We’d never heard him laugh before, for no one
ever came to see him, poor lonesome little fellow.
“Karl always used to spend some
of his time with the little chap after that.
He would bring books and read to him in his mother
tongue, or tell him wonderful stories. The poor
little chap was so happy to see him and always used
to kiss ‘Uncle Nick,’ as Karl taught the
boy to call him. And when the little fellow died,
Karl wept just as though the lad had been his own
kin, and insisted upon following him to the grave.”
“Ah, that was great and noble,
Hans! How he must have felt the great universal
heart-ache!”
“I used to go to the German
Communist Club to hear Karl lecture. That was
years later, in the winter of 1856, I think. Karl
had been staying away from the club for three or four
years. He was sick of their faction fights, and
disgusted with the hot-heads who were always crying
for violent revolution. I saw him very often during
the time that he kept away from the club, when Kinkel
and Willich and other romantic middle-class men held
sway there. Karl would say to me: ’Bah!
It’s all froth, Hans, every bit of it is froth.
They cry out for revolution because the words seem
big and impressive, but they mustn’t be regarded
seriously. Pop-gun revolutionists they are!’
“Well, as I was saying, I heard
the lectures on political economy which Karl gave
at the club along in fifty-six and fifty-seven.
He lectured to us just as he talked to the juries,
quietly and slowly like a teacher.
Then he would ask us questions to find out how much
we knew, and the man who showed that he had not been
listening carefully got a scolding. Karl would
look right at him and say: ’And did you
really listen to the lecture, Comrade So-and-So?’
A fine teacher he was.
“I think that Karl’s affairs
improved a bit just them. Engels used to help
him, too. At any rate, he and his family moved
out into the suburbs and I did not see him so often.
My family had grown large by that time, and I had
to drop agitation for a few years to feed and clothe
my little ones. But I used to visit Karl sometimes
on Sundays, and then we’d talk over all that
had happened in connection with the movement.

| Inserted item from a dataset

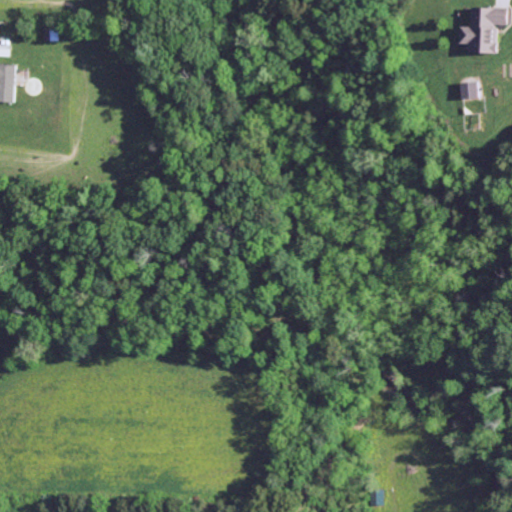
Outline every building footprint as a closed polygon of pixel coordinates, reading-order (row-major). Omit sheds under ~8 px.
[(471,5),(470,25),(460,25),(460,42),(469,42),(469,52),(498,53),(498,26),(495,26),(495,23),(507,23),(508,6),(471,5)] [(46,27),(46,40),(62,40),(62,26),(46,27)] [(0,47),(0,55),(12,56),(13,48),(0,47)] [(0,78),(1,79),(0,101),(18,102),(20,65),(1,64),(0,65),(0,78)] [(461,81),(462,99),(481,97),(479,80),(461,81)] [(386,506),(387,491),(371,491),(371,506),(386,506)]
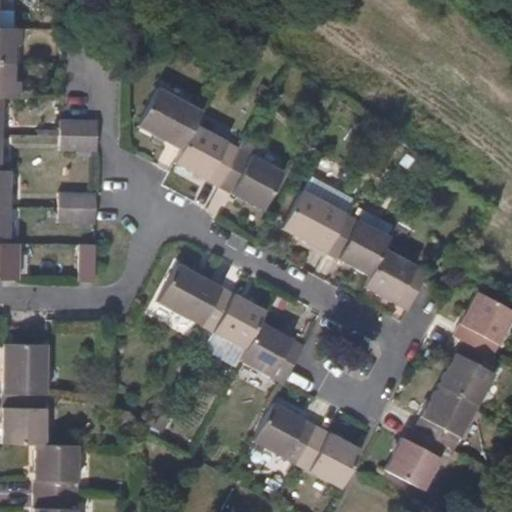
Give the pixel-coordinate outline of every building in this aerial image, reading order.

I used to take him the best cigars I could get, and
he always relished them.
“For Karl was a great smoker.
Nearly always he had a cigar in his mouth, and, ugh! what
nasty things he had to smoke. We used to call
his cigars ‘Marx’s rope-ends,’ and
they were as bad as their name. That the terrible
things he had to smoke, because they were cheap, injured
his health there can be no doubt at all. I used
to say that it was helping the movement to take him
a box of decent cigars, for it was surely saving him
from smoking old rope-ends.’
“Poor Jenny! She was so
grateful whenever I brought Karl a box of cigars.
’So long as he must smoke, friend Fritzsche,
it is better that he should have something decent
to smoke. The cheap trash he smokes is bad for
him, I’m sure.’ She knew, poor thing,
that the poverty he endured for the great Cause was
killing Karl by inches, as you might say. And
I knew it, too, laddie, and it made my heart bleed.”
“Ah, he was a martyr, Hans a
martyr to the cause of liberty. And ’the
blood of the martyrs is the seed of the Church,’
always and everywhere,” said the Young Comrade.